Which means less stressed, which means less rushed, which means MORE time for FUN! 🙂

Why do I say that? When you have a first look, not only do we get those super cute pictures of y’all seeing each other for the first time, we also get all of your couple pictures out of the way AND all of your family formals out of the way! Wooohooo for family formals!

wedding party

The hardest part about a traditional wedding day timeline is squeezing in the family formals with both bride and groom afterwards and then cute husband-wife shots before the reception. If there is no cocktail hour, you have a very limited time to get those rock-star pictures…say 15 minutes before your guests start freaking out because no one is there to host them (needy things, they are). I also have to remind brides…family formals take a hot minute. You got some old people in your group, and inevitably some wanderers. You have to track them down, “Oh shoot, we lost Aunt Sue. Sally, go find her.” “Oh yay, here’s Aunt Sue! Wait, where’s Sally??” “She went to look for Aunt Sue!!” And the cycle continues.

With a traditional look, we also have to be careful of running late. If we are running late, we have nowhere to make up the time because after the ceremony is already sooooo packed with other photos we have to get!

Huge wedding party

Which leads me to this point. Creating the timeline.

You have to be realistic when creating your timeline.

All those things add up. Family formals, Bride – Groom shots, travel time. Ugh travel time…the thing people forget to factor in. If your ceremony is in East Memphis, and the reception is downtown…factor in AT LEAST 20 minutes for travel time alone! You do not magically make it there in 5 minutes because you are in a limo.


A new point to the “creating your timeline” section that I wanted to add in. I’ve had quite a few couples lately insist on doing a traditional look, but didn’t really factor in how hot/humid it would be. (Imagine a 50 lb dress in 95 degree weather with 85% humidity.) We live in Memphis, people.
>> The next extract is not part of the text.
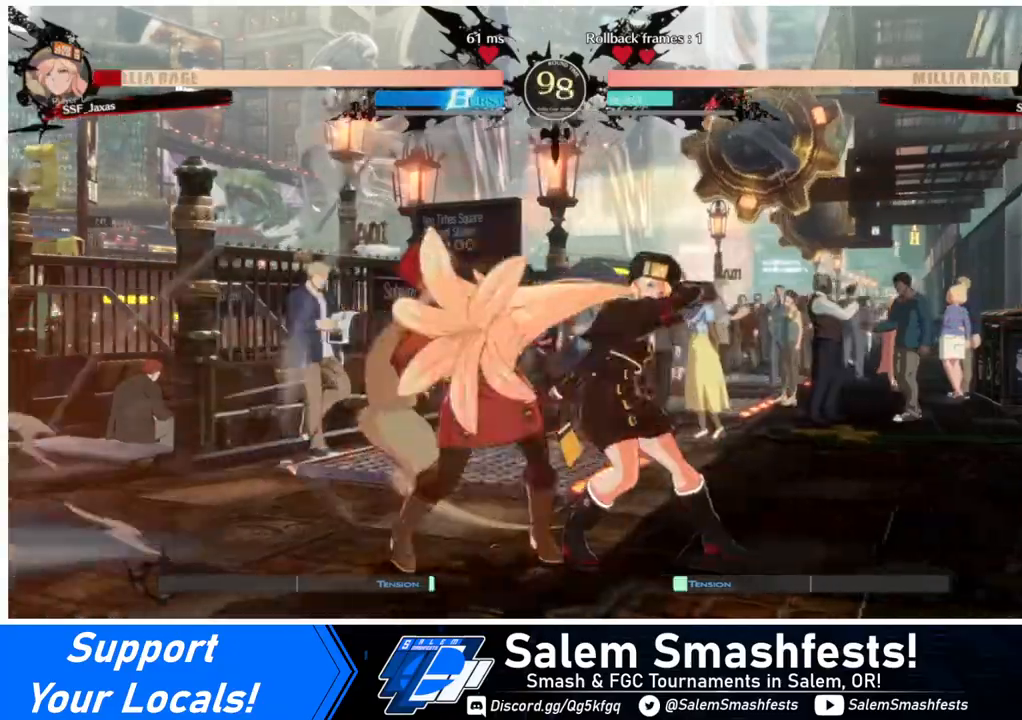
{"buttons": ["DPAD_DOWN", "DPAD_LEFT"], "events": [[80, "DPAD_RIGHT", "up"], [80, "R2", "up"], [120, "DPAD_LEFT", "down"], [360, "DPAD_DOWN", "down"]]}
So, with the first look, here’s how the timeline goes:

1. Getting Ready

2. First look / Bride and groom portraits

3. All the other stuff.

Aka: You put on your dress and he his tux and then y’all would see each other. MEANING, you both would see each other at your VERY BEST (20 min after putting on your dress)! MEANING, your couples’ portraits are when you look the freshest. Super ideal for anyone with a large dress getting married in a hot time of the year…(cough April-October cough).

For the traditional timeline, it’s not like you will be putting on your dress and then hopping off to your ceremony. No. The schedule will go like this:

1. Getting Ready

2. Wedding party (Bride and bridesmaids) (Groom and Groomsmen)
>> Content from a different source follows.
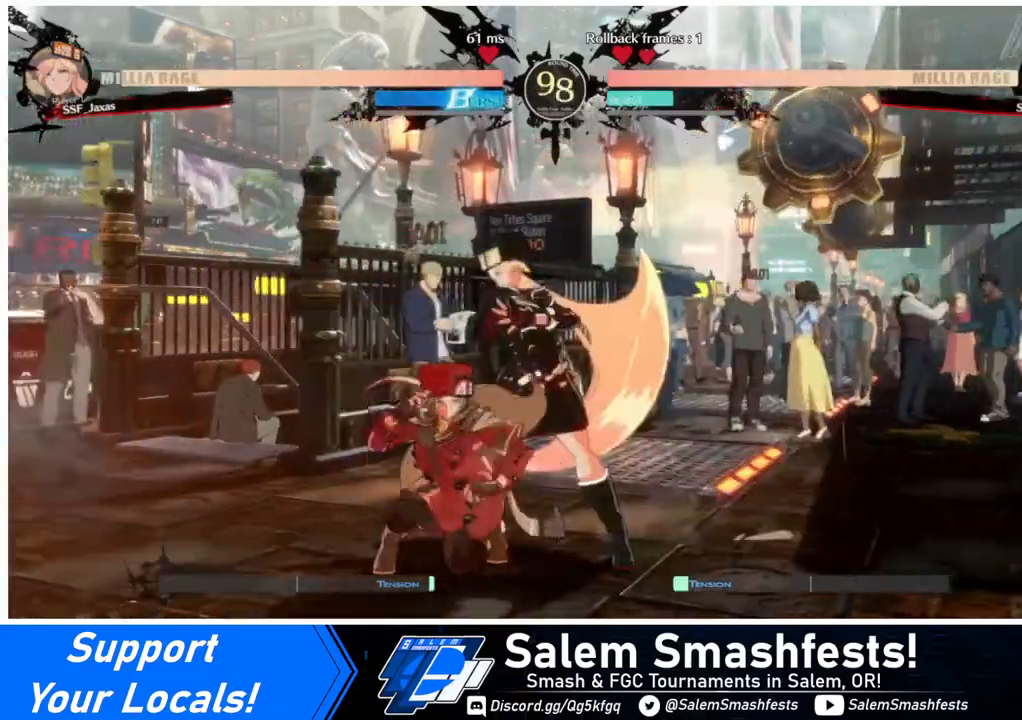
{"buttons": ["DPAD_DOWN", "DPAD_LEFT"], "events": []}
3. Partial family formals (all of your family pics without your new spouse)

4. Ceremony

5. The REST of family formals

6. Full wedding party photos

7. Bride and groom portraits

Meaning your portraits will not occur until 3.5 to 4 hours AFTER putting on your dress. If you decide to do a traditional look, I’m going to insist we factor in a 15 minute break every now and then to give yourself time and permission to go inside, cool down, and freshen up. It’s worth it.

Questions I know you want to ask:

Why does family get to go before us??????????? And how are we #7 on the list?? 
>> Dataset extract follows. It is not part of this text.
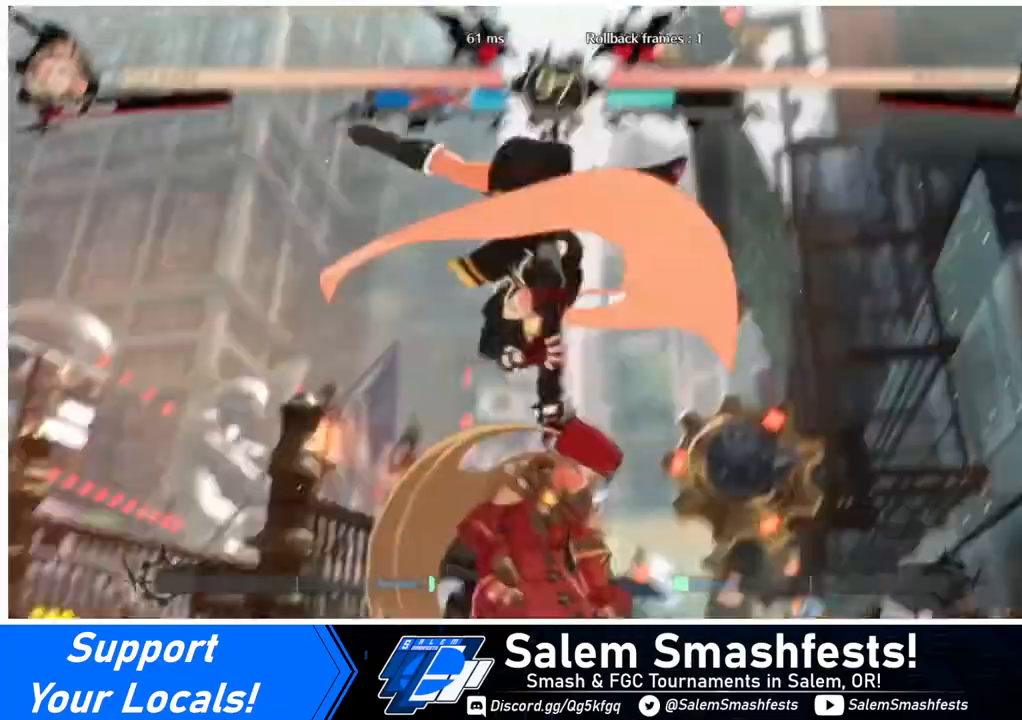
{"buttons": ["DPAD_LEFT"], "events": [[120, "DPAD_DOWN", "up"], [120, "DPAD_LEFT", "up"], [160, "DPAD_RIGHT", "down"], [280, "SQUARE", "down"], [320, "DPAD_RIGHT", "up"], [360, "DPAD_LEFT", "down"], [400, "SQUARE", "up"]]}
The reason why we do this is because family complains if they have to sit around too long waiting to have their photo taken. Well, “They will just have to wait.” Or “They’re here for us.” But, when you see them there, sweating and waiting (fanning themselves with your ceremony program), you want them to just hurry on up and get their picture taken so they can go to the reception and have a drink. If they are a part of the partial family formals, that is at least a solid hour before the ceremony! So if you factor this in, an hour before + ceremony + however long until it’s their turn, they end up sitting around waiting for about 2 hours. And, if you think about it, 2 hours is LONG time for someone to just chill out when they aren’t even in the wedding.

How long does all of that stuff after the ceremony take???

That depends. How many pictures do you want? Family formals are family formals. I say, give them 20 minutes depending on how attentive everyone is and how large your family is. Wedding party shots can be as simple as ONE photo of everyone in a line and then it’s done! Do you want that or do you want more creative groupings? If you want more creative groupings, then that takes time. Do you have a shot list that you want of your wedding party being goofy and doing x? It’s something to think about. Then whatever time we have left of your 45 min -1 hour cocktail hour (or whatever you have planned for your guest) is bride and groom time. Maybe 15 minutes….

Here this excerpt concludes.